As well as a comedian you’re an actress and writer. Which do you prefer?
“The one that pays the most! No, I’m only joking... a little bit. I have been acting ever since I can remember, I love acting and will always love acting - I am an imagination addict. I act because when I do I am allowed to live in so many different worlds, experience so many different things, emotions, places, lives! Right now I am in Istanbul shooting a horror film. I play the lead and in the past three weeks have had to give birth to a devil baby, get pulled into the darkness by unseen forces, chase a swarm of piranha flies in a morgue, get attacked in various ways and lose my sister.
“In reality we only get one life and that has never been enough for me. But as an actor you are very dependant on so many things and this is where it gets frustrating sometimes. This is why I love writing, because it is just you and the page. You are truly creating something from nothing. When I write I feel the most free. And I also procrastinate the most. In comedy it is all about shoving people off of the edge of their seats. There is so much funny stuff happening all around us all the time that is just overlooked and accepted by people as ‘normal’ but that really is hysterical and absurd. It’s about honesty, which is also very liberating.

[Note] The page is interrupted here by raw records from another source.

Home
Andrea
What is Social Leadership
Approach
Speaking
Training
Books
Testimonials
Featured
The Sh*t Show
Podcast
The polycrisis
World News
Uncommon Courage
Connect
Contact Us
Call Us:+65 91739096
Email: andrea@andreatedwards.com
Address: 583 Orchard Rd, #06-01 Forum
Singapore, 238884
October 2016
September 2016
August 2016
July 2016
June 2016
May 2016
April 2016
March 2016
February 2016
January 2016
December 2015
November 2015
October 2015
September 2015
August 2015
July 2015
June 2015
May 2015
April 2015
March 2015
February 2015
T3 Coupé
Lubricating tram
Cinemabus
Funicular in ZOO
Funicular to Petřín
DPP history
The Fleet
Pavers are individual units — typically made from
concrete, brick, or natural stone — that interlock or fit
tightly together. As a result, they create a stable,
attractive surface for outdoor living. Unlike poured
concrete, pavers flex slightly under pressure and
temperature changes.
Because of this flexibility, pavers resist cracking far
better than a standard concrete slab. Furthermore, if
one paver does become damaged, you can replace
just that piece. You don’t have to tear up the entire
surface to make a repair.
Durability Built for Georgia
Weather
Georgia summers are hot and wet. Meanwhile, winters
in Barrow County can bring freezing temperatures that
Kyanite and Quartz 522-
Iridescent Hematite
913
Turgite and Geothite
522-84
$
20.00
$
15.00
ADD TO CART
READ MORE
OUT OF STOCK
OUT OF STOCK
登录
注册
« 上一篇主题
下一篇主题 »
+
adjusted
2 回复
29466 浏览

“The thing that I love about comedy is that it is fast moving, you try stuff out, if it works you do it over and over again for the next 30 years and if it doesn’t you blame your menstrual cycle.
“It’s hard to say what I like the most. All three mediums are wonderful ways to infiltrate people’s brains.”
Have you been to the UK before?
“I actually have only been to the airport in London a million times. Somehow the universe has never led me to exit an airport terminal in the UK. I guess I could have taken matters in to my own hands but it just never happened. Years and years of mocking UK accents have all led up to this moment. So, this is my first time in the UK and in Scotland. But because I have been madly in love with Monty Python my whole life I feel very connected to the UK. Anyway, I can’t wait. I am dying of excitement and if I actually pass away the airline might cover my flight... so, I might be able to cut down on my budget at the same time!”
If you were curating a stand up show for television, who would be your guests?
“Me of course, The Pope, Angela Merkel, JB Smoove, Sasha Baron Cohen and Ricky Gervais. All very funny people.”